▶ DIRECTIONS
[1] In the article on rabbit-proofing the downstairs baseboards, what holds the custom-sized wood panels onto the moldings?
[2] List every rabbit and person named in the rabbit-proofing article.
[3] Write a continuation of the article on protecting Victorian baseboards from rabbits, starting after its last sentence.

▶ PROVIDED TEXT
▽
In preparation for a newcomer into our household (a baby in September!), we decided to do some rearranging of rooms. Coco and Cosette, who used to live upstairs, were moved downstairs, along with my office. So now they primarily live in the kitchen / hallway, with supervised access to my office.
The house is an old Victorian with beautiful, intricate woodwork in the downstairs. It provides a multitude of wooden corners and edges that would be a rabbit’s dream to destroy.
As we discussed in our Bunny Proofing article, baseboards will get destroyed if not protected. When Coco and Cosette lived upstairs, we mainly blocked off the baseboards with furniture and tunnels, and we also just let them go a bit. Periodically, we would sand them down and repaint them, as the upstairs baseboards were just 2x4s, not like the historic, intricate moldings found downstairs.
But when keeping the baseboards in tact really does matter, Mary Cotter of the House Rabbit Society and Amy Sedaris suggest tacking or nailing furring strips or 2x4s to the baseboards so the rabbits just chew those instead. You can paint these to match your baseboards so they blend in a bit better. (See our Bunny Proofing article for a video of Mary Cotter and Amy Sedaris.)
We liked this idea, but we were also looking for a solution that you could easily remove on a temporary basis (perhaps when having dinner guests, e.g.) and one that did not involve putting a lot of holes in the moldings.
We brainstormed a few different ideas, including using zip-tied storage cube panels that would run along the walls and would be attached by a limited number of hooks by the doorways. Furring strips zip-tied to the storage cube panels would provide a buffer between the fencing and moldings so that little rabbit mouths couldn’t reach the woodwork. This solution would allow us to remove the fencing (which would be unsightly) in a quick and easy way, and then put them back on as necessary.
But in the end, we decided on this solution:
We used custom-sized wood panels (connected with hinges to accommodate all the different angles) attached to the moldings via Velcro strips. The panels were stained to blend in better with the rest of the woodwork. Because they’re held onto the baseboards with Velcro, they’re easily removable by us (but not the rabbits).
△
▶ RECORDED DATA
▽
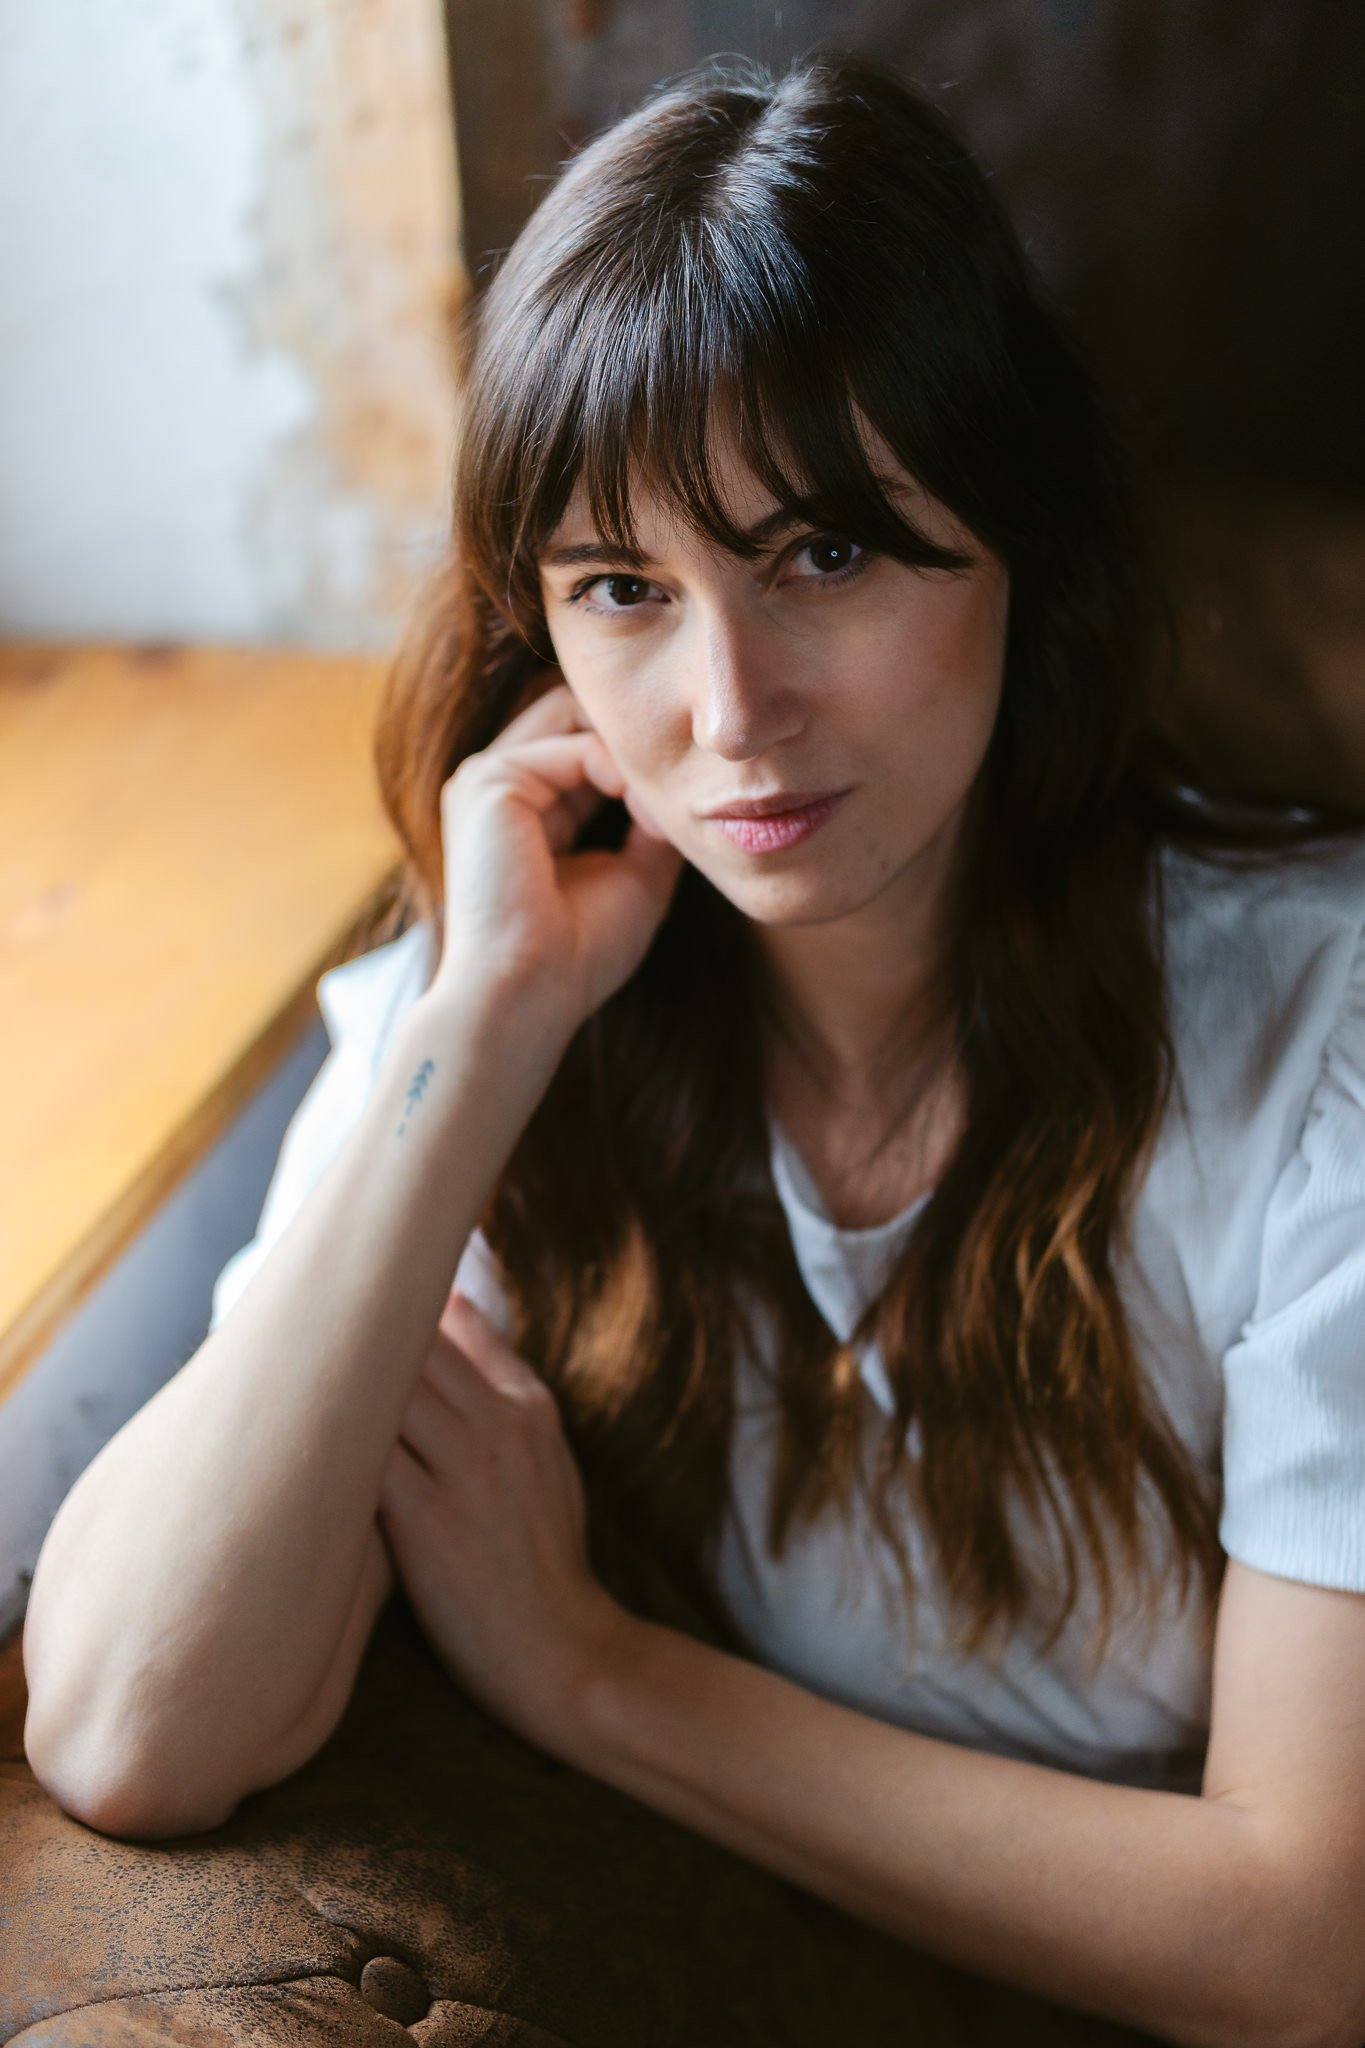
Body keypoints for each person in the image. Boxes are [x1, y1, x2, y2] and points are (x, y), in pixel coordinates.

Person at [21, 47, 1365, 2046]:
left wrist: (586, 1673)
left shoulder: (1312, 1048)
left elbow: (1296, 1941)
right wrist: (474, 1032)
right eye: (624, 589)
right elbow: (131, 1728)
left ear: (1015, 538)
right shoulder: (505, 1003)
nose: (728, 709)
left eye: (820, 553)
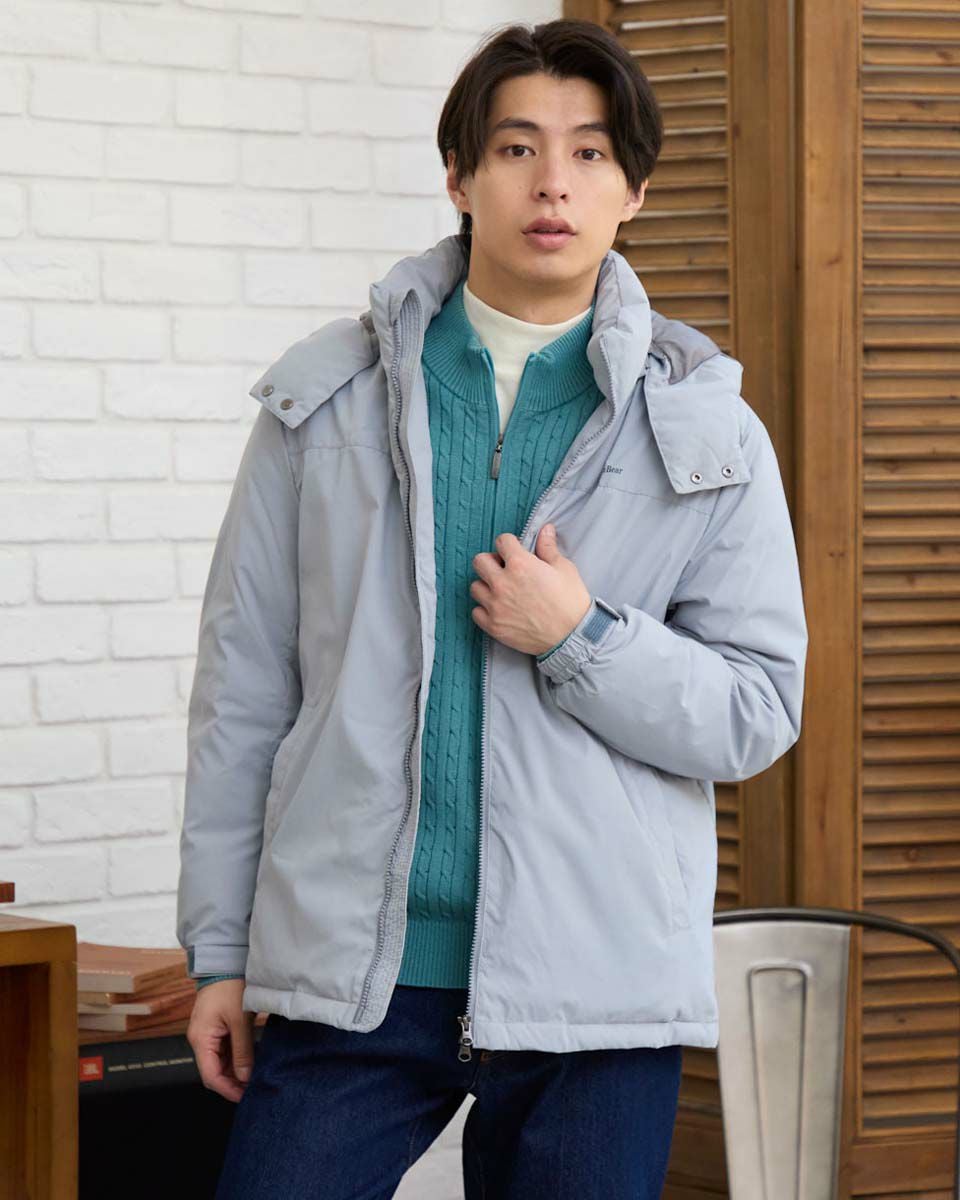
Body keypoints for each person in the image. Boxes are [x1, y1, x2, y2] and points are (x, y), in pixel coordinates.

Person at [176, 17, 808, 1200]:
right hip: (357, 973)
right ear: (460, 177)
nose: (552, 182)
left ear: (634, 192)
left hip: (597, 983)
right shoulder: (325, 405)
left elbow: (757, 710)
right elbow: (245, 694)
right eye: (517, 148)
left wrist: (581, 640)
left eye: (590, 153)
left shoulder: (708, 433)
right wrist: (218, 954)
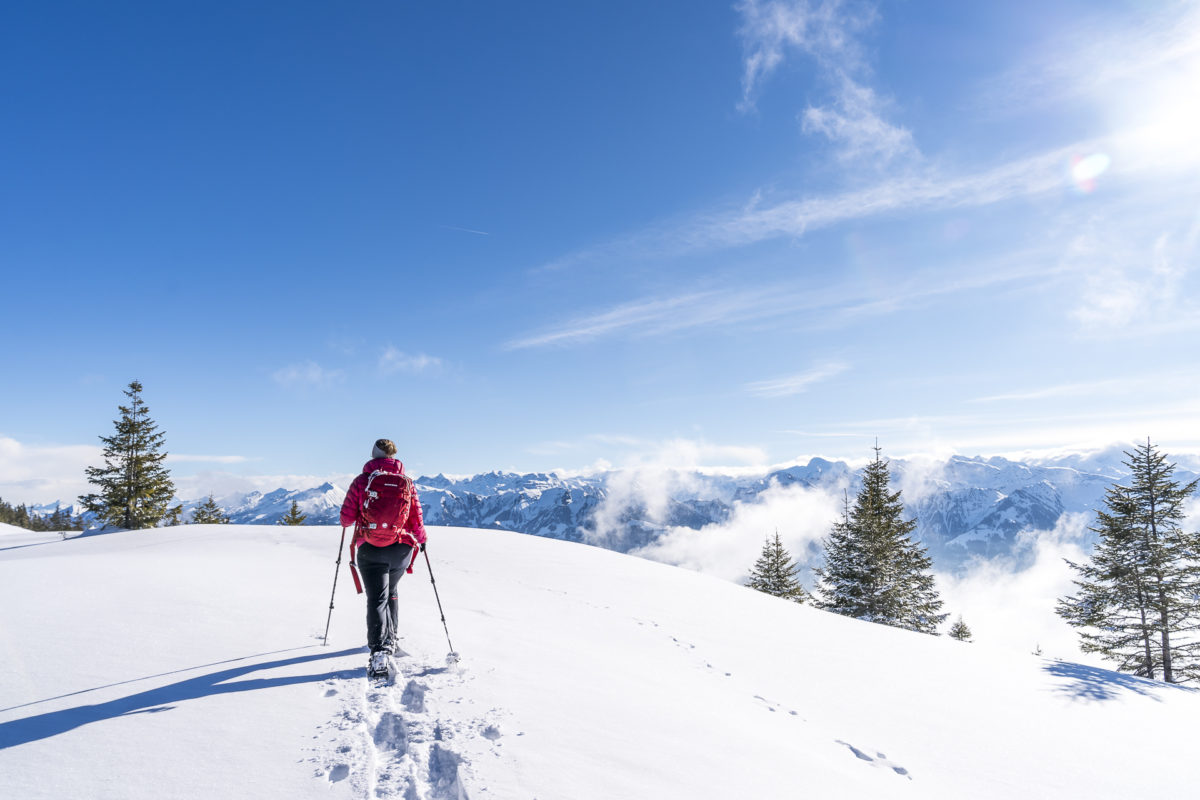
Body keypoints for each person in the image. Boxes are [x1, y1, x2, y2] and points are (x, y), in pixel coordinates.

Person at [340, 438, 427, 675]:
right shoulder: (407, 482)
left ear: (372, 455)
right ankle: (392, 639)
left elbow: (346, 519)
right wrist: (422, 539)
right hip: (401, 550)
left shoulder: (362, 481)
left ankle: (379, 651)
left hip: (370, 548)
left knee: (377, 598)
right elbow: (416, 518)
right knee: (392, 592)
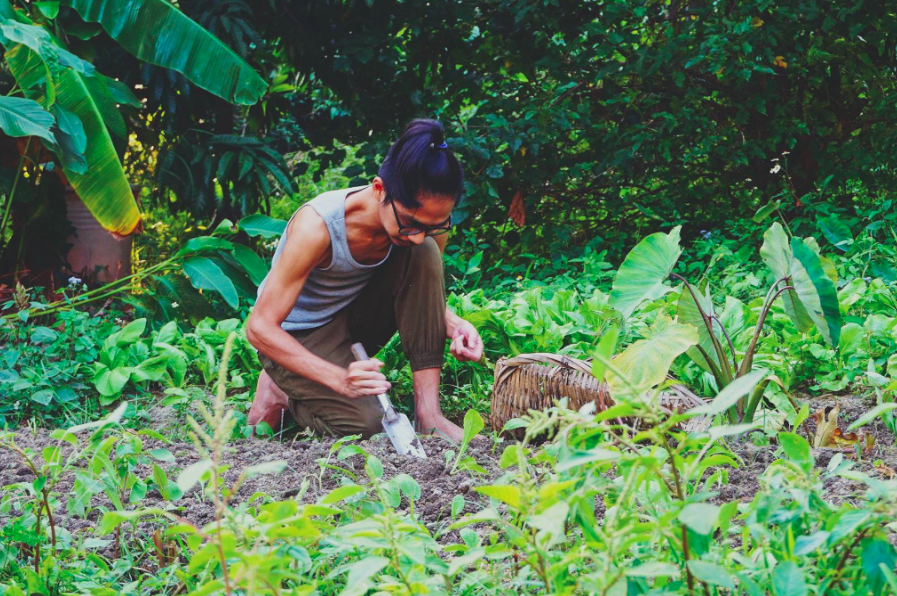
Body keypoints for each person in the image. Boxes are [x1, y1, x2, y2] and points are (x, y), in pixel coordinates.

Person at [245, 119, 483, 442]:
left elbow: (416, 291)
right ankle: (285, 393)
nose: (419, 236)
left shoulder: (420, 232)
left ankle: (430, 414)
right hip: (297, 336)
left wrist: (454, 325)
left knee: (425, 253)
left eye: (434, 225)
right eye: (411, 224)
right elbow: (259, 327)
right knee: (372, 427)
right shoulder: (317, 227)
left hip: (352, 321)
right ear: (379, 189)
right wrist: (339, 379)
△
▶ ANSWERS PER TASK
[1] Velcro strips

[2] Coco, Cosette, Mary Cotter, Amy Sedaris

[3]
It’s been two days and Coco and Cosette have already gone to work chewing the wood panels. No surprise there. But the baseboards themselves are protected from further damage.
What solutions have you tried to protect your baseboards?
I have enough rabbit fencing to block off the perimeter of an entire room /aka Daisy’s room (mini lop has her own room). However, this is a better idea for my bedroom, livinig room and kitchen.
Yes, I think with baseboards, if you’re not willing to just let them get destroyed, then a long term, robust solution is probably best. We didn’t mind spending the money on the wood boards because they should last a long time. (Although certainly the edges will get rounded out quickly by the rabbits.) We haven’t found other deterrents to really work well (eg: bitter sprays, discipline, etc.). Unless the baseboards are completely blocked, they will get chewed. It’s just too tempting for them.
Hi there! Your bunbuns are so cute! We have
A bun that look very much like yours but haven’t been able to figure out her breed as she was pet shop bought. Would you mind letting me know coco and Colette’s breed? Thank you so much!
They are a dwarf and a dwarf mix.
Great suggetions thanks!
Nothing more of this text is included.